How to delete all Chinese characters in a script

Source: Internet
Author: User
Tags ranges

Today, a user asked me a question: He wants to delete all Chinese characters in a script. This problem makes me a little hard at once. If I delete one or two Chinese characters in the script, it is my first time to match all Chinese characters. Then I thought about it carefully. Chinese characters are represented in a certain encoding format in the computer system, which is what we often say, such as GB2312 and GB18030, this problem should be well solved, as long as the encoding format is met, it is all Chinese characters. Therefore, the Chinese character encoding format is searched online. The result is as follows:
From the GB2312-1980 encoding, Chinese characters are both dubyte encoding. To distinguish it from the basic ASCII character set in the system, the first byte of all Chinese character codes is 1. For example, the "ah" character is encoded as 0xB0A1. The Chinese character encoding rules for GB2312 are as follows: the value of the first byte ranges from 0xB0 to 0xF7, and the value of the second byte ranges from 0xA0 to 0xFE. GB12345 and GB13000 are an extension of the GB2312-1980, all the Chinese character encoding that has been included in GB2312 remain unchanged, in addition to adding more code bit. The encoding rules are roughly as follows: the value of the first byte ranges from 0x81 to 0 x Fe, and the value of the second byte ranges from 0x40 to 0 x fe. Because GB13000 is an extension of GB2312, it is also known as GBK.
The remaining problems are simple. I will use sed to replace null values that conform to these encoding formats.
The sed command expression is as follows:
# Sed-r "s/[\ x81-\ xFE] [\ x40-\ xFE] // g" file
Run the following command to find that there is a problem. If the encoding settings of the original system are incorrect, update it:
# LANG = C sed-r "s/[\ x81-\ xFE] [\ x40-\ xFE] // g" file
C Represents the ASCII encoding format in the English environment. Run the code again. Everything is OK.
 
This article is from the "Xiao Miao" blog

Contact Us

The content source of this page is from Internet, which doesn't represent Alibaba Cloud's opinion; products and services mentioned on that page don't have any relationship with Alibaba Cloud. If the content of the page makes you feel confusing, please write us an email, we will handle the problem within 5 days after receiving your email.

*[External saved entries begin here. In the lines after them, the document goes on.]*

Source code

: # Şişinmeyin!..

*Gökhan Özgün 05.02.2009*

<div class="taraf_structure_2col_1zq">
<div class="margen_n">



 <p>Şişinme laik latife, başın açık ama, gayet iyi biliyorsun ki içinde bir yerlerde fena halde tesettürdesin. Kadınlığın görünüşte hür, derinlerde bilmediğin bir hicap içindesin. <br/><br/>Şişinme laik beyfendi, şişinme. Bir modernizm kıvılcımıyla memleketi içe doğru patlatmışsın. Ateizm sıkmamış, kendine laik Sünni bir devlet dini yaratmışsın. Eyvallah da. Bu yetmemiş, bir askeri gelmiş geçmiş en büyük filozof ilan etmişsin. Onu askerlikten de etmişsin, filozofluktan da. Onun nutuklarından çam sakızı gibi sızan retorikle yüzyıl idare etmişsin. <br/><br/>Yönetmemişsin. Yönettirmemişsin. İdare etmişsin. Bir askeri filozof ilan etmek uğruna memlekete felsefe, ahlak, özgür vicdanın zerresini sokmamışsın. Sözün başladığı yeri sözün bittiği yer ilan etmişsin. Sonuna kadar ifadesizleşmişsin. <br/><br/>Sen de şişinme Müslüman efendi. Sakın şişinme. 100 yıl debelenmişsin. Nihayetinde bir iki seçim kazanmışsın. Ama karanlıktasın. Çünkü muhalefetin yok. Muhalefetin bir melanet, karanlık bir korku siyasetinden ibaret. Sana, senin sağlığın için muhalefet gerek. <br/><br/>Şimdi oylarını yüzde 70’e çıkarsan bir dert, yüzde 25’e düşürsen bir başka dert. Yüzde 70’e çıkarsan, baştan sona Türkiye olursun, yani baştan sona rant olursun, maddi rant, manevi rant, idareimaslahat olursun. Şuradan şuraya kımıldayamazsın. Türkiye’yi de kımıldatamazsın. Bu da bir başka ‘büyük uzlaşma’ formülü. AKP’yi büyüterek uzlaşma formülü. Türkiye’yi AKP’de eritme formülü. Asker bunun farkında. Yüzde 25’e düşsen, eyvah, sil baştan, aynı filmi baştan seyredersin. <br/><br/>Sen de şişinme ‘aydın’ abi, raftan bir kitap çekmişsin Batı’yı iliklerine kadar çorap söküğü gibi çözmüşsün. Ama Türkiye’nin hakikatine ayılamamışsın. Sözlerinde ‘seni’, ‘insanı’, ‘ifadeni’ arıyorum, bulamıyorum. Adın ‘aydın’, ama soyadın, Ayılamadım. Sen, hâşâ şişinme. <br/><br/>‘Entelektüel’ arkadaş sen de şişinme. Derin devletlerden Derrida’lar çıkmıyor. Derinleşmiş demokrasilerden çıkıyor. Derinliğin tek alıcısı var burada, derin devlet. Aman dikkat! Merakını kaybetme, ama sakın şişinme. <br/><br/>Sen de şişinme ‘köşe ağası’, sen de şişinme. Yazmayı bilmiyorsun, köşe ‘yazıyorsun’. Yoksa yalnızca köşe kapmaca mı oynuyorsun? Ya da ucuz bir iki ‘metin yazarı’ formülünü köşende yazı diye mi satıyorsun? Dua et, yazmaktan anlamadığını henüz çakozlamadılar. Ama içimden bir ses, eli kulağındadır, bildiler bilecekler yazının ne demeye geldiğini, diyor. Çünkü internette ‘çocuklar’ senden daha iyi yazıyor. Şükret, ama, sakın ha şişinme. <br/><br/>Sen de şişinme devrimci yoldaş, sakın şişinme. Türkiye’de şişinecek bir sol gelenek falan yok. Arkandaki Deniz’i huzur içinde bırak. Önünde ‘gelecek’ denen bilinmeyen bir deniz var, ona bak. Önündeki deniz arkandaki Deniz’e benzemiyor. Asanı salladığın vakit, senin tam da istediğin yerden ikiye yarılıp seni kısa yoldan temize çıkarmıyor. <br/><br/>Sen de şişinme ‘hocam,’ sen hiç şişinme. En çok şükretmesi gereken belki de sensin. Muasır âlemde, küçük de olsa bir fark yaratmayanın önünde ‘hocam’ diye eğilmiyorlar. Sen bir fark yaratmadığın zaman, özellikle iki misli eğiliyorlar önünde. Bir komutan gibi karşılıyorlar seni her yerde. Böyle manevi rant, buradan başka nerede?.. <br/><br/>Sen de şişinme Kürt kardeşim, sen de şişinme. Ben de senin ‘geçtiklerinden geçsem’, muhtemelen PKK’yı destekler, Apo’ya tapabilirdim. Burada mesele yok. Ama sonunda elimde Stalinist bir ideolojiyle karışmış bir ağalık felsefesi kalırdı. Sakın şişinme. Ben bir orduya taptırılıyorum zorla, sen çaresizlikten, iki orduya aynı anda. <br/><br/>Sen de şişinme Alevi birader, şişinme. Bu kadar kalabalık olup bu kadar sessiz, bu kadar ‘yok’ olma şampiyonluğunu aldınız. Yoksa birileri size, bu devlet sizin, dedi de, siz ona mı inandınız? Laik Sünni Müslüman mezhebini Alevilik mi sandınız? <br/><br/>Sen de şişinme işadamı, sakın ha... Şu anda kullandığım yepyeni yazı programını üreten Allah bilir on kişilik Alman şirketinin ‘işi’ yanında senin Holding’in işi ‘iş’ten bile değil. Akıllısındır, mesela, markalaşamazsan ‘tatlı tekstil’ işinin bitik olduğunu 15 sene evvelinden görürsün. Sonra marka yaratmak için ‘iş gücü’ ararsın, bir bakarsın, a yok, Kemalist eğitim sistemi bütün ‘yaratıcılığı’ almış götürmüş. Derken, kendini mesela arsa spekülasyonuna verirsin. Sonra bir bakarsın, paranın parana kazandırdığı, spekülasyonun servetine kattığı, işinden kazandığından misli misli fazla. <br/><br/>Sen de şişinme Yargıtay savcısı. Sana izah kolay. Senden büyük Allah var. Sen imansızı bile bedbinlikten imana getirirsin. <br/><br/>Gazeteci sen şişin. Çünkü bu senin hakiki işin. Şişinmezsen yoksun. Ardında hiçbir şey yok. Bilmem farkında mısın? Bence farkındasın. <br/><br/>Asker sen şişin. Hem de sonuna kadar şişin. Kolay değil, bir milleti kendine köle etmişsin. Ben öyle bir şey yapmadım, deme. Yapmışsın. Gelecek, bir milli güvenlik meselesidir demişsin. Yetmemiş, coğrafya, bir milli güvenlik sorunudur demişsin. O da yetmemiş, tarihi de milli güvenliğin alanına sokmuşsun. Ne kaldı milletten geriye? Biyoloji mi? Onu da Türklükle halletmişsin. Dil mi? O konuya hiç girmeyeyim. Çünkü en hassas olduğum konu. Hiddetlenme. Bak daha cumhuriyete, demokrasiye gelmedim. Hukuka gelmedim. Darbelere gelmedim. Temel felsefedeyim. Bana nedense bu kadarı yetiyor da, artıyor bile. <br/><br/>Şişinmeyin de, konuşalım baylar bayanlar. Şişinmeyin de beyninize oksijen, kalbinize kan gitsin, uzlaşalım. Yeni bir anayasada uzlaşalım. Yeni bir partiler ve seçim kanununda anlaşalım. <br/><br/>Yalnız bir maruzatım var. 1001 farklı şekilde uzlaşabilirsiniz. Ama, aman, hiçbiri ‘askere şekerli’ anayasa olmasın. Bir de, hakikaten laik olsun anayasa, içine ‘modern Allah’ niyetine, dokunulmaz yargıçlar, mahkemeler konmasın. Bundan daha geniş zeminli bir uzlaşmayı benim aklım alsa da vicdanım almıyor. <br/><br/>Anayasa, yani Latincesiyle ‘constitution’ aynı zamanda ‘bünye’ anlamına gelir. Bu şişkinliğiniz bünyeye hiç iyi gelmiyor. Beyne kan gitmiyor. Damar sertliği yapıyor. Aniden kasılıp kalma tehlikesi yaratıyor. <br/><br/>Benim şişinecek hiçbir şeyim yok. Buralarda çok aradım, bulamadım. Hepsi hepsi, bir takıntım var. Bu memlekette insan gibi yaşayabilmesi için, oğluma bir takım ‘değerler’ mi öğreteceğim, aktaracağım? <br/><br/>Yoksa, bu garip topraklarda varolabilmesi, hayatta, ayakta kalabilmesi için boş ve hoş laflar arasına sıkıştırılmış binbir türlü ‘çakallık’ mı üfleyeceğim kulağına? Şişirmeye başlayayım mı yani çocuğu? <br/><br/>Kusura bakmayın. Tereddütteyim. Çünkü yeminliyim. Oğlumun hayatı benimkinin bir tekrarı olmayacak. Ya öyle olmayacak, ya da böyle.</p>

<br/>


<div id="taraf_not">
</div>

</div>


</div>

If you find any instances of plagiarism from the community, please send an email to: info-contact@alibabacloud.com and provide relevant evidence. A staff member will contact you within 5 working days.

A Free Trial That Lets You Build Big!

Start building with 50+ products and up to 12 months usage for Elastic Compute Service

  • Sales Support

    1 on 1 presale consultation

  • After-Sales Support

    24/7 Technical Support 6 Free Tickets per Quarter Faster Response

  • Alibaba Cloud offers highly flexible support services tailored to meet your exact needs.